Minister Assisting the President
- In office 19 April 1978 – 15 May 1978
- President: Lagumot Harris
- In office 22 November 1995 – 11 November 1996
- President: Lagumot Harris

President of Nauru
- In office 19 December 1996 – 13 February 1997
- Deputy: Vinson Detenamo
- Preceded by: Kennan Adeang
- Succeeded by: Kinza Clodumar

Member of the Nauruan Parliament for Buada
- In office 25 January 1971^{[citation needed]} – 16 November 1992
- Preceded by: Totouwa Depaune^{[citation needed]}
- Succeeded by: Tamaiti Star
- In office 20 November 1995 – 8 April 2000
- Preceded by: Tamaiti Star
- Succeeded by: Terangi Adam

Speaker of the Parliament of Nauru
- In office August 1981 – 12 December 1986
- Preceded by: David Peter Gadaraoa
- Succeeded by: René Harris

Personal details
- Born: Ruben James Kun 30 March 1942 Nauru
- Died: 21 September 2014 (aged 72)
- Profession: Lawyer

= Ruben Kun =

President of Nauru from 1996 to 1997

Ruben James Kun (30 March 1942 - 21 September 2014) was a political figure from the Pacific nation of Nauru and was president of the Republic of Nauru.

==Early career==
Kun was a lawyer before becoming a political figure.

He was the minister assisting the president of Nauru in the cabinets of Lagumot Harris in 1978 and 1995–1996. He was the speaker of the Parliament of Nauru from August 1981 to December 1986.

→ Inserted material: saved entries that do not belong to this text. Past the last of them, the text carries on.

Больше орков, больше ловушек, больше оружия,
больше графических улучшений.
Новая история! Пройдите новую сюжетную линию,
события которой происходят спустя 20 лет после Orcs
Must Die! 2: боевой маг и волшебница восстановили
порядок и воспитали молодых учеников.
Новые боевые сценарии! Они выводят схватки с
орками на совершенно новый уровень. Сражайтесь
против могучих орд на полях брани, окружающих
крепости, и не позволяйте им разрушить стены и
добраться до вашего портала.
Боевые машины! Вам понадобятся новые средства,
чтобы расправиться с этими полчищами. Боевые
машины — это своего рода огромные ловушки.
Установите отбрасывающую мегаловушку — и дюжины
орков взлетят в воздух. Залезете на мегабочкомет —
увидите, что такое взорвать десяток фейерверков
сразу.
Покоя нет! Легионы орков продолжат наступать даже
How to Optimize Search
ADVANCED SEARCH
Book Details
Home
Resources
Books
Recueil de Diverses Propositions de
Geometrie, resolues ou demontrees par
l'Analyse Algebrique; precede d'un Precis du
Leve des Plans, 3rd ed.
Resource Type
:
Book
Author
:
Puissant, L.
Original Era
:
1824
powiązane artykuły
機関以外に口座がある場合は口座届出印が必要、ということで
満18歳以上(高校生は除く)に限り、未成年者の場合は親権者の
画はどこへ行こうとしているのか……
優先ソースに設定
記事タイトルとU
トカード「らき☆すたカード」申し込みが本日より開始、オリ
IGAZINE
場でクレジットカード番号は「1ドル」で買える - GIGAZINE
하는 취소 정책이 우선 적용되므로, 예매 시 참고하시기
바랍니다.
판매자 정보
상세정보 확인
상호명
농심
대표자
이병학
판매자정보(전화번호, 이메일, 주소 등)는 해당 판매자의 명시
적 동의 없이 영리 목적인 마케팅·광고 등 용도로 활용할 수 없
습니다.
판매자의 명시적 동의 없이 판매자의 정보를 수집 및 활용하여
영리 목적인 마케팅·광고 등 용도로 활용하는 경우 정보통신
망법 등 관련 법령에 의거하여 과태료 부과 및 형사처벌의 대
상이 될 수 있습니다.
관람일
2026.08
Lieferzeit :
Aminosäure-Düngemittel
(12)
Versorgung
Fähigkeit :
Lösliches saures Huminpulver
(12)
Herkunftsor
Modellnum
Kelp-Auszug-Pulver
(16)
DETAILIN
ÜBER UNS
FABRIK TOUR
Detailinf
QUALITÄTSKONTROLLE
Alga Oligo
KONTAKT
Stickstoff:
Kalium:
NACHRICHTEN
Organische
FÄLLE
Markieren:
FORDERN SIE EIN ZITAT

He was Minister of Finance under Bernard Dowiyogo and Lagumot Harris from January 1978 to May 1978, and again in the cabinet of Lagumot Harris from November 1995 to November 1996.

==President of Nauru==
Kun succeeded Kennan Adeang as president of Nauru from 19 December 1996 to 13 February 1997, and was succeeded by Kinza Clodumar.

==Post-presidency==
Kun was again Minister of Finance under Bernard Dowiyogo from August 1998 to December 1998. Under the Pacific Solution asylum policy, Australia has an arrangement with Nauru that allows asylum seekers arriving in Australia to be detained on the island. Kun represented detainees in a case before the nation's Supreme Court.